Put the lines of the data below, from the line containing "Underground" through the end of the data, into a numbered list. Skip the blank lines and leave the pictures out.
[SUPPLIED DATA Boundary: Start]
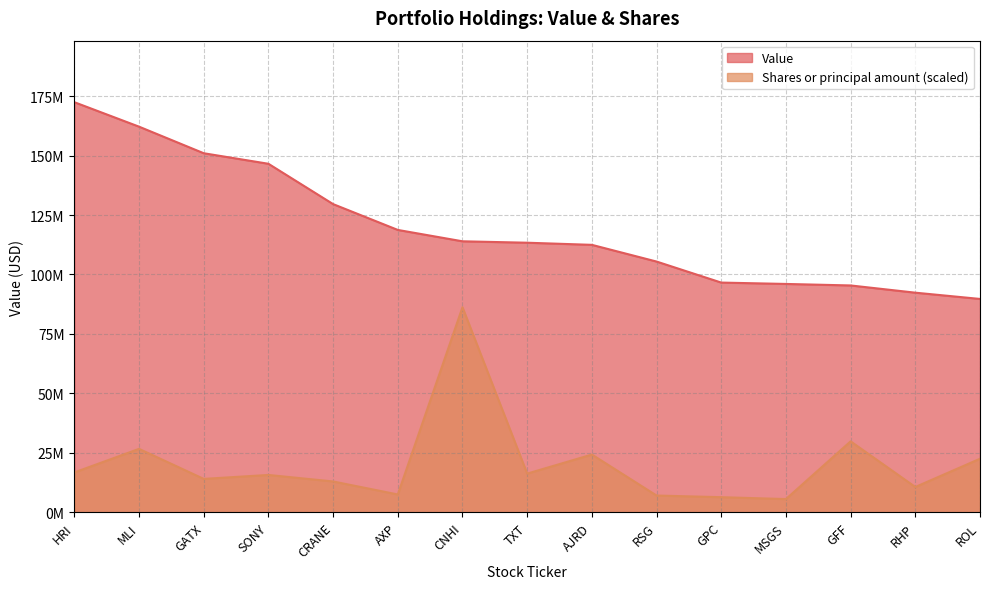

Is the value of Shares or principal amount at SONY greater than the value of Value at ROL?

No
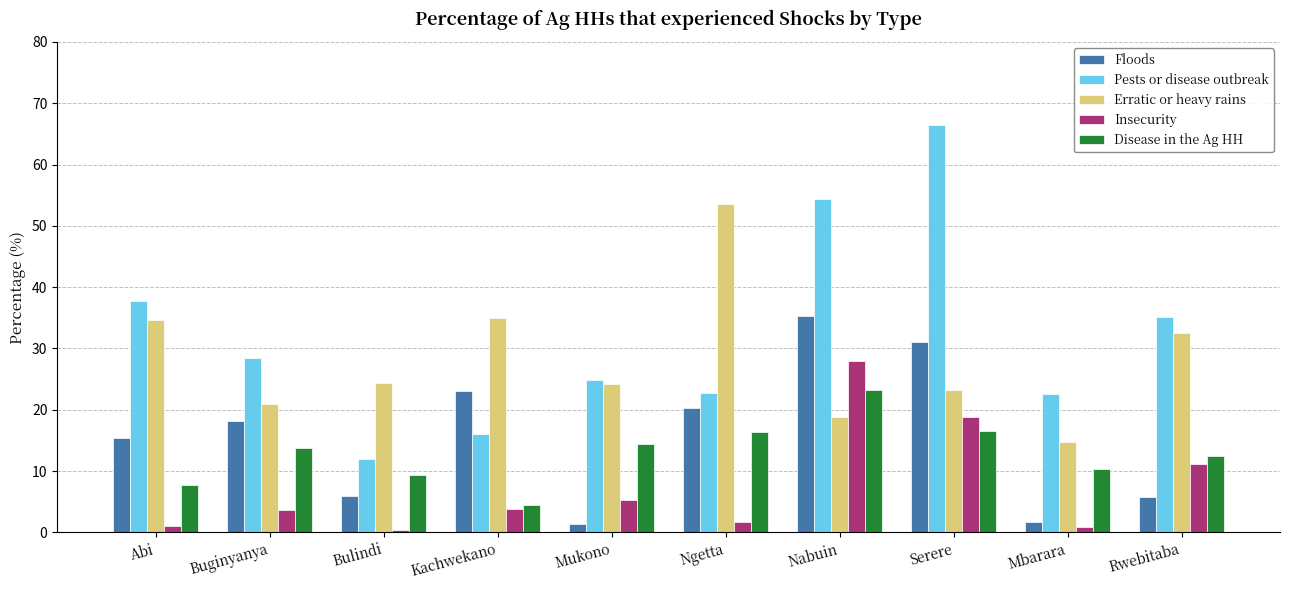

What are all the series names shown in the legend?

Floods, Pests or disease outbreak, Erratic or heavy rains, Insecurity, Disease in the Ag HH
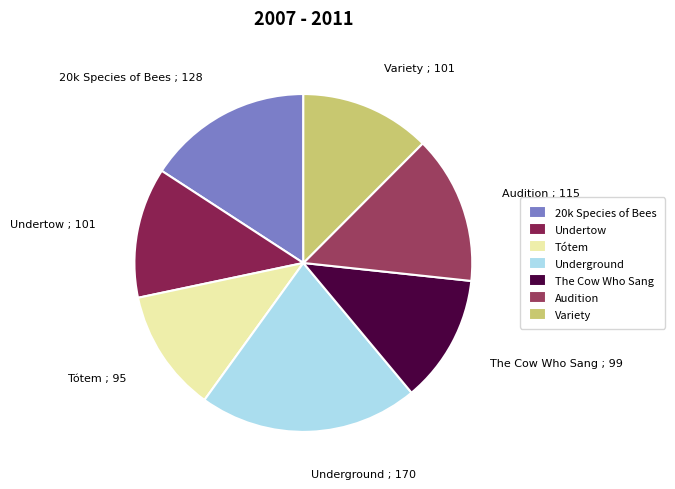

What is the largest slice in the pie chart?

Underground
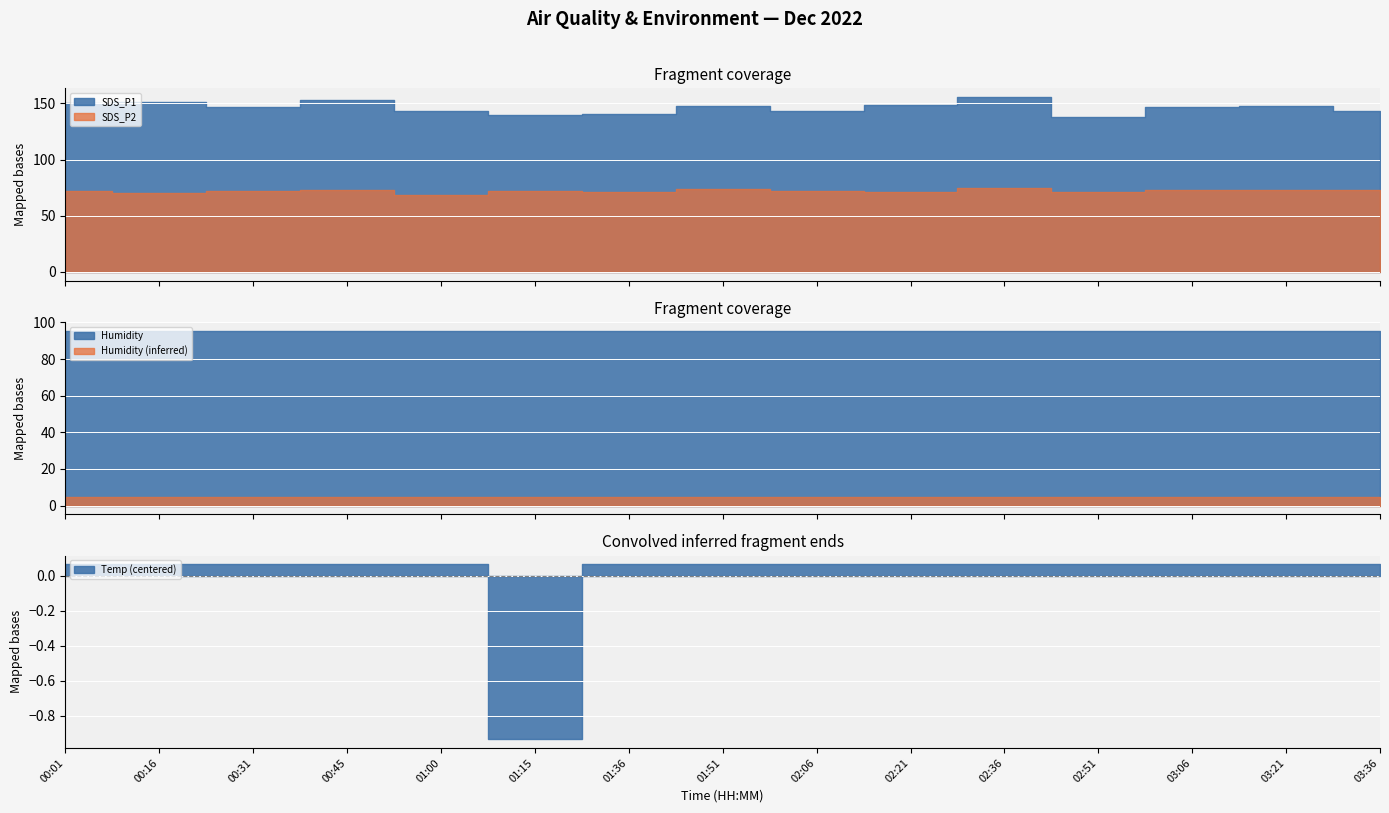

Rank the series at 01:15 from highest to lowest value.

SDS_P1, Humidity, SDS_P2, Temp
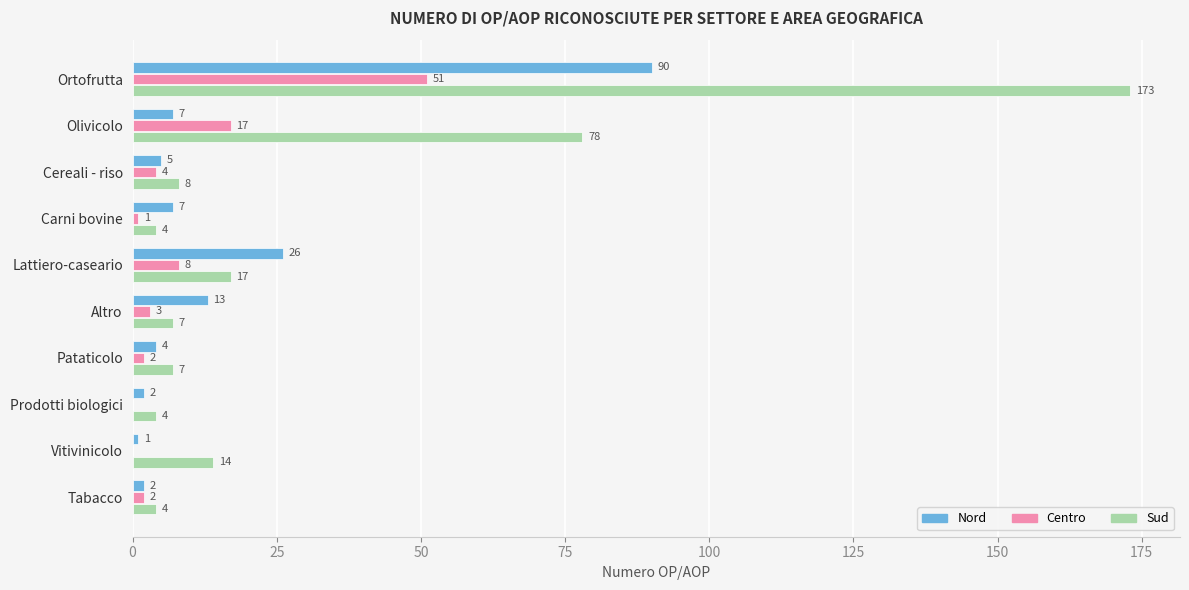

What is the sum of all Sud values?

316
[SUPPLIED DATA Boundary: End]
[YOUR RESPONSE]
1. Underground
2. Rank the series at 01:15 from highest to lowest value.
3. SDS_P1, Humidity, SDS_P2, Temp
4. What is the sum of all Sud values?
5. 316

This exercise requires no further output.